By the time I’m in the car, I know.
I’ve known .
The last few weeks have been a blur of travel, deadlines, and dodging my own thoughts, but in the quiet of the driver’s seat, the truth presses in, relentless. A weight I can’t avoid anymore.
My hands shake as I peel off the parking ticket.
I don’t drive home.
I float .
And when I finally get there, Bloomingdale’s bags abandoned on the floor, I head straight for the bathroom. Straight for the drawer where I tucked the box away, half daring myself to forget it.
I don’t need to read the instructions. I’ve imagined this moment in nightmares and daydreams for years. Three minutes that feel like three hours. And when the results appear, stark and undeniable, I sit on the edge of the tub, heart hammering against my ribs, air completely gone from my lungs.
Staring at the test, I will it to change, hoping if I blink long enough, the lines might fade like a cruel mirage. They don’t.

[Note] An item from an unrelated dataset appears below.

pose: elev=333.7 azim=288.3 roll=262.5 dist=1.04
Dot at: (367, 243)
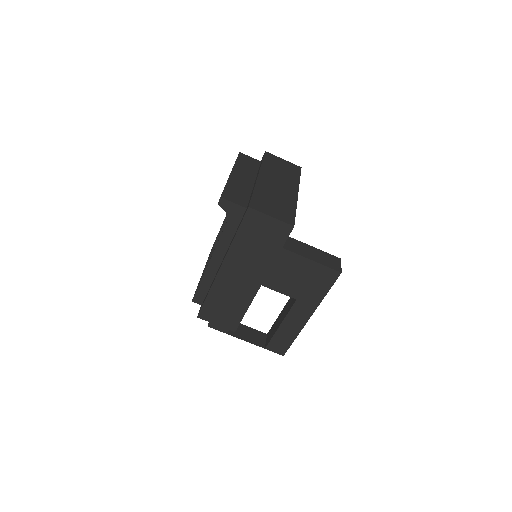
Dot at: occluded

They just stare back, unwavering as a verdict.
Pregnant .
I don’t cry.
I don’t scream.
I go still .
A thousand thoughts slam into me at once: Finn and what this means for us, Park City and whether I can fake my way through a summit while my world implodes, the team and my father, and how a pregnancy will derail every carefully laid plan I’ve ever made.
How do I build an empire when I can barely manage my own life?
But only one word makes it to the surface.
Sophie.
I grab my phone with hands that barely work. My fingers swipe wrong three times before I get to her name.
Jessica: Come to my house.
Her reply is instant.
Sophie: What? I just saw you like an hour ago.
Jess: Please. Just…come.
There’s a pause.
Then:
Sophie: On my way.
I sit there in the growing darkness, wrapped in silence and the weight of two pink lines that just rewrote my entire future.
Waiting for my sister to walk through the door and help me figure out how to tell the father of my baby that our one night of recklessness just became a lifetime of consequences.